Social documentary photography has allowed us to document the history of the world and provide proof. From the American Depression through to the Dust bowls and onto the World Wars. Today, there is a lot of social documentary photography that documents poverty. My social documentary photography proved to have an impact on history. It allowed viewers to feel sadness and to grieve, even though not much was done for the farmers. Also, there was no way to turn back the clock to save those who were killed in war bombings. The technology changes have allowed us to be more connected and to share our ideas, which allows us to have an even greater impact on the suffering.

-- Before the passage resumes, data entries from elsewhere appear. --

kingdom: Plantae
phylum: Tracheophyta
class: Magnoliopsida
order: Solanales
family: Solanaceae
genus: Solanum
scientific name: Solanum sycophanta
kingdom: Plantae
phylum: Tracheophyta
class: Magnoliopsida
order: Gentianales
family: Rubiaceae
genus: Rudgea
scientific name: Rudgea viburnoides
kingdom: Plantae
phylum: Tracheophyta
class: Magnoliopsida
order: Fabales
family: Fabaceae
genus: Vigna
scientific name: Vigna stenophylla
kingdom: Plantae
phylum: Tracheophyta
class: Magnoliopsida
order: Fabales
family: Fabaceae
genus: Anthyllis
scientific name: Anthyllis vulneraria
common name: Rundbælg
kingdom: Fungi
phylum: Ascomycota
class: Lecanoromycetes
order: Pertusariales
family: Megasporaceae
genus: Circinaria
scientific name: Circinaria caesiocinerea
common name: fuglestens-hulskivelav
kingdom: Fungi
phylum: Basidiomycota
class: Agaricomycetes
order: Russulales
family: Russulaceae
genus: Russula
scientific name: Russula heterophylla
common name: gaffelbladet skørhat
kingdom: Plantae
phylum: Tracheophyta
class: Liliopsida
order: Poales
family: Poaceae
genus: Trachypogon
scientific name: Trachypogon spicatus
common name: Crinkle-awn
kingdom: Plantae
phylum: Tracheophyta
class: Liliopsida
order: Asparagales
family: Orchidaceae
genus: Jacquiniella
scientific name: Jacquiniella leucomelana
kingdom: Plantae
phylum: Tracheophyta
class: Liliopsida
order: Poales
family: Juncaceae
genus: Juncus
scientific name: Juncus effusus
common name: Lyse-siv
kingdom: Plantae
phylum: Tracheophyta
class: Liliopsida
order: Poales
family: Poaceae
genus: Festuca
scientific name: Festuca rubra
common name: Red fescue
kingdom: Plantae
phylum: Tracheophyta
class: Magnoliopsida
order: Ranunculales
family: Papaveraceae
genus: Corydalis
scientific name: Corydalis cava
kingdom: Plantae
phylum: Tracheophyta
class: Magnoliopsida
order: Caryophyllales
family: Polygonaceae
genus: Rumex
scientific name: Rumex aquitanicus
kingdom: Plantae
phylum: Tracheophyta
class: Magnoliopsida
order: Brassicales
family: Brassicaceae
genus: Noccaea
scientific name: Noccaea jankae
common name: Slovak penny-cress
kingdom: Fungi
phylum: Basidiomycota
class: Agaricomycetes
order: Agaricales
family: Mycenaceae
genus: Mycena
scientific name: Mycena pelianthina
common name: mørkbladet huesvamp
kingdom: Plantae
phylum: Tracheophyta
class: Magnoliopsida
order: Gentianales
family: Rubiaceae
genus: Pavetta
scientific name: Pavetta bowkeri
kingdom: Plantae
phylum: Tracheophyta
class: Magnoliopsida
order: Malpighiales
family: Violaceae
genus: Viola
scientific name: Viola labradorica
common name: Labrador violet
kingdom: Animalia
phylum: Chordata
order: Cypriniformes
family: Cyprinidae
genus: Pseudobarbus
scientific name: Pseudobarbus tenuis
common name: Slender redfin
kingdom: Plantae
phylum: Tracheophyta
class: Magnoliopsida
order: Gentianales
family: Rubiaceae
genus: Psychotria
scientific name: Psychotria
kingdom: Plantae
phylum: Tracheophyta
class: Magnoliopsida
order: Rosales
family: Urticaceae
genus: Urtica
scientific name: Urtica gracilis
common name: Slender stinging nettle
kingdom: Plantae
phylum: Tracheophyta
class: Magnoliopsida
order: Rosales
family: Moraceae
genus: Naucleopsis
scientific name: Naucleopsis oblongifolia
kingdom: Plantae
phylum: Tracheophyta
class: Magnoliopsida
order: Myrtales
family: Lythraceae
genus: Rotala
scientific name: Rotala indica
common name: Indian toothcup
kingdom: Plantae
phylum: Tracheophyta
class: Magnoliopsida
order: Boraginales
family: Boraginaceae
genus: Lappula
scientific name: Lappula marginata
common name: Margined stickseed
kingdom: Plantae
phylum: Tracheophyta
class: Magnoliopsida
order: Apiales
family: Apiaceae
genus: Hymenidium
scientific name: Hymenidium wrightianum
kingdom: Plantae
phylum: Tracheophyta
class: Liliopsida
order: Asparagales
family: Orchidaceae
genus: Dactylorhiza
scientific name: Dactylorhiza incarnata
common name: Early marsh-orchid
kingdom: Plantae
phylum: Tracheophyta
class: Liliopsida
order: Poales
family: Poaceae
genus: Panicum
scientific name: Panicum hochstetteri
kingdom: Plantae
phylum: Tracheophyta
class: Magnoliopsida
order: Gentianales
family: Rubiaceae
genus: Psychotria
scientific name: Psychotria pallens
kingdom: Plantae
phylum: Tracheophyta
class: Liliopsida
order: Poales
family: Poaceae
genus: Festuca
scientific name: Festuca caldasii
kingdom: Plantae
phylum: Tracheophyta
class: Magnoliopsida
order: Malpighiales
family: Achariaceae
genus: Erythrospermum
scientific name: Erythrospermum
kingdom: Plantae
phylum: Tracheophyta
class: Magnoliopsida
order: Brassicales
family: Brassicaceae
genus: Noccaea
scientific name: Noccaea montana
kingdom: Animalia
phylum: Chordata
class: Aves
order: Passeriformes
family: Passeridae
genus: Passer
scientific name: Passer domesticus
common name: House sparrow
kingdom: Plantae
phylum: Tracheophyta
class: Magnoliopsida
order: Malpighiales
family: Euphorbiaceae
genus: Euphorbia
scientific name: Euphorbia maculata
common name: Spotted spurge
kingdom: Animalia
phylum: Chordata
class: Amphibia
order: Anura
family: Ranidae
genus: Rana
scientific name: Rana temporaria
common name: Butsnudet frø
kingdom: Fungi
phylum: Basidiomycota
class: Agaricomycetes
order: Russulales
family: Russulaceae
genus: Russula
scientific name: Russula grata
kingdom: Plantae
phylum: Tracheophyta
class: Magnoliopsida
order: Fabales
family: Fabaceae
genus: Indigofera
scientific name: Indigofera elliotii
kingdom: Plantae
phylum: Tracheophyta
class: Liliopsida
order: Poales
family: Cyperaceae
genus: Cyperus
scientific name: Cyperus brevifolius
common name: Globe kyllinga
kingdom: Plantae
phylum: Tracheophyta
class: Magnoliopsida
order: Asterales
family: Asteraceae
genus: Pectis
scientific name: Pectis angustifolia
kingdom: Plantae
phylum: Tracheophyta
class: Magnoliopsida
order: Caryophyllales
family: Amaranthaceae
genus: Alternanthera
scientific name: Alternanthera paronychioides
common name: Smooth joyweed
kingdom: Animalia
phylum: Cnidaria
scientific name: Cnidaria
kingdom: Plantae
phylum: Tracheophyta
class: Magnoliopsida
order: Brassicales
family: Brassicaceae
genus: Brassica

My project was to create scary people types that would shock viewers and make them distrust others. I wanted it to end the stereotypical image of a killer. I was also inspired by my research into real-life murders and the fact that they are often not suspected. After having read the artist’s statement, I wanted to know what people thought about my project. The overwhelming image makes them feel afraid, so they became more aware. It is important to be aware of what you are seeing. Social documentary photography has made us all more aware, and it is creating impact.